With an ambiguous nod, he held up his hands, palms out. “On the house today.”

For a second, a wave of guilty regret washed over me. He’d been so nice, he
was
so nice, and he’d only been concerned. And then I caught a glimpse of the curious onlookers watching our interaction, thought of the way they’d all seen Brendon behaving like I was an invalid, and guilty regret was strangled by annoyance and embarrassment again.

See what I mean? Surliness.

With my own ambiguous nod, I walked through the door. “Thanks.”

I wasn’t three steps away when I heard the door open behind me. My heart thumped faster, and given I’d just finished a massive workout, it was already freaking fast. I didn’t want him coming after me. I wanted to soak in my ire.

“Same time tomorrow, Plenty, Ohio,” he called at my back.

It wasn’t a question. Nor could I detect any anger or disappointment in his voice. Damn, this guy was unflappable in his good mood.

I made it back to Mackellar House without stumbling or lurching once. No one looked at me like I was a debilitated freak. No one made sympathy noises or pulled pitying faces.

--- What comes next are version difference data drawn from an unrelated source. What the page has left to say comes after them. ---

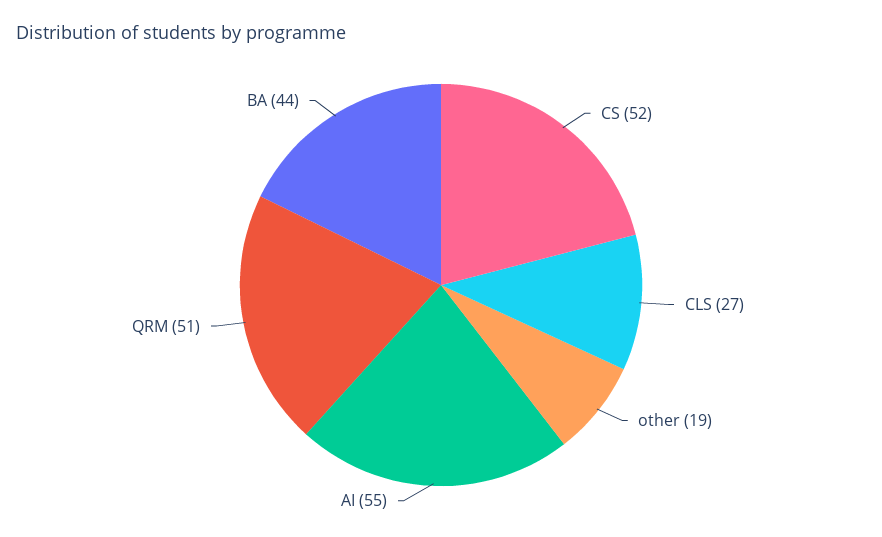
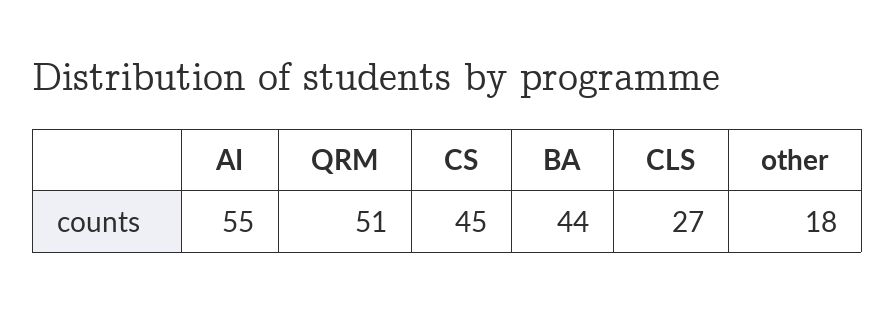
  {
-   "CS": 52,
+   "CS": 45,
    "CLS": 27,
-   "other": 19,
+   "other": 18,
    "AI": 55,
    "QRM": 51,
    "BA": 44
  }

Why would they? No one knew much about me. Those who were at the underwear party last night knew me as the new American student here on a ten-week scholarship to study koalas and global warming. Those who weren’t there most likely didn’t give a rat’s ass who I was. Just another student trudging through the university grounds dressed in gym gear and looking drained.

And still, the image of the other gym-goers peering at me on the floor wouldn’t leave my head. Wondering what was wrong with me, why Brendon was so alarmed…

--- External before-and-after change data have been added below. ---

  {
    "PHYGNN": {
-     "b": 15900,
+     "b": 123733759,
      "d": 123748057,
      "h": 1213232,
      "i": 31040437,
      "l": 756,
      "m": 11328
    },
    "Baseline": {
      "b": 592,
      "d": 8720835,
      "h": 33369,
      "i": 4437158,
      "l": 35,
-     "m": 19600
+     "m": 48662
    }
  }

The concern in the gym manager’s eyes still mocked me.

I ground my teeth, balled my trembling hands and trudged faster up the stairs to my room. I needed a shower, food and my meds.

My fucking meds. Damn, I hated that I needed them.

Hated it with a passion.

There was no one in the communal bathroom when I got there. I thanked God for that. While I was in the shower, I heard people come and go, mostly other girls brushing their teeth by the sound of it. At the sound of Macca’s deep rumbling voice—you all remember the guy three doors down from me, right? Raph’s friend?—I almost forgot to breathe. Was Raph with him?

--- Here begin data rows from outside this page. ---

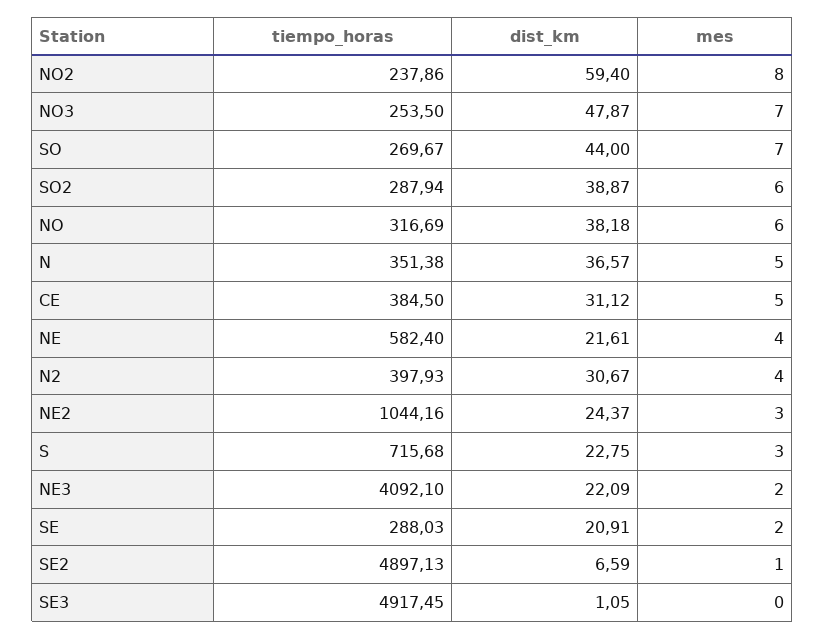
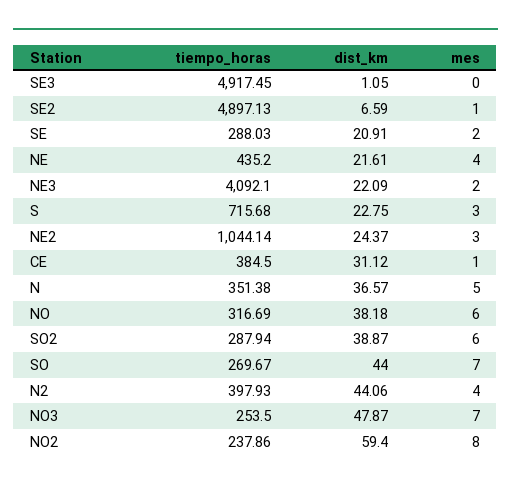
  {
    "tiempo_horas": {
      "NO2": 237.86,
      "NO3": 253.5,
      "SO": 269.67,
      "SO2": 287.94,
      "NO": 316.69,
      "N": 351.38,
      "CE": 384.5,
-     "NE": 582.4,
+     "NE": 435.2,
      "N2": 397.93,
-     "NE2": 1044.16,
+     "NE2": 1044.14,
      "S": 715.68,
      "NE3": 4092.1,
      "SE": 288.03,
      "SE2": 4897.13,
      "SE3": 4917.45
    },
    "dist_km": {
      "NO2": 59.4,
      "NO3": 47.87,
      "SO": 44,
      "SO2": 38.87,
      "NO": 38.18,
      "N": 36.57,
      "CE": 31.12,
      "NE": 21.61,
-     "N2": 30.67,
+     "N2": 44.06,
      "NE2": 24.37,
      "S": 22.75,
      "NE3": 22.09,
      "SE": 20.91,
      "SE2": 6.59,
      "SE3": 1.05
    },
    "mes": {
      "NO2": 8,
      "NO3": 7,
      "SO": 7,
      "SO2": 6,
      "NO": 6,
      "N": 5,
-     "CE": 5,
+     "CE": 1,
      "NE": 4,
      "N2": 4,
      "NE2": 3,
      "S": 3,
      "NE3": 2,
      "SE": 2,
      "SE2": 1,
      "SE3": 0
    }
  }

When silence fell over the bathroom once again without a sound of Raph himself, I let out a ragged sigh, rinsed my hair of its conditioner and killed the water.

Five minutes later, dry and dressed, I opened the shower cubicle door and came face-to-face with Heather.

“Ready?” she asked with a grin.

I frowned. For some stupid reason, disappointment swelled in my stomach. Surely I hadn’t wanted Raphael Jones to be there, had I? We’d made it a habit of bumping into each other in public bathrooms, but that didn’t mean I wanted the habit to continue. Did I? “For what?” I asked, slinging my damp towel—I’d remembered it this time. Maci Learn-From-Her-Mistakes Rowling, that’s me—over my shoulder.

Heather’s grin grew wider. “For all things Australian. It’s starting now with Vegemite on toast and Milo.”

 

 

The next two weeks—or
fortnight
, as the Aussies call it—passed in a blur. Heather
did
, in fact, make it her mission to educate me on all things Australian, and I spent every day when I wasn’t in class trying or experiencing something only found or originating in the country. I discovered I
hated
Vegemite, loved Tim Tams, could take or leave pavlova and would never get enough lamingtons. Oh boy, those sweet little vanilla cakes covered in chocolate syrup and dipped in coconut are addictive. If you ever get the chance to try one, don’t. Not unless you plan to gain a gazillion pounds.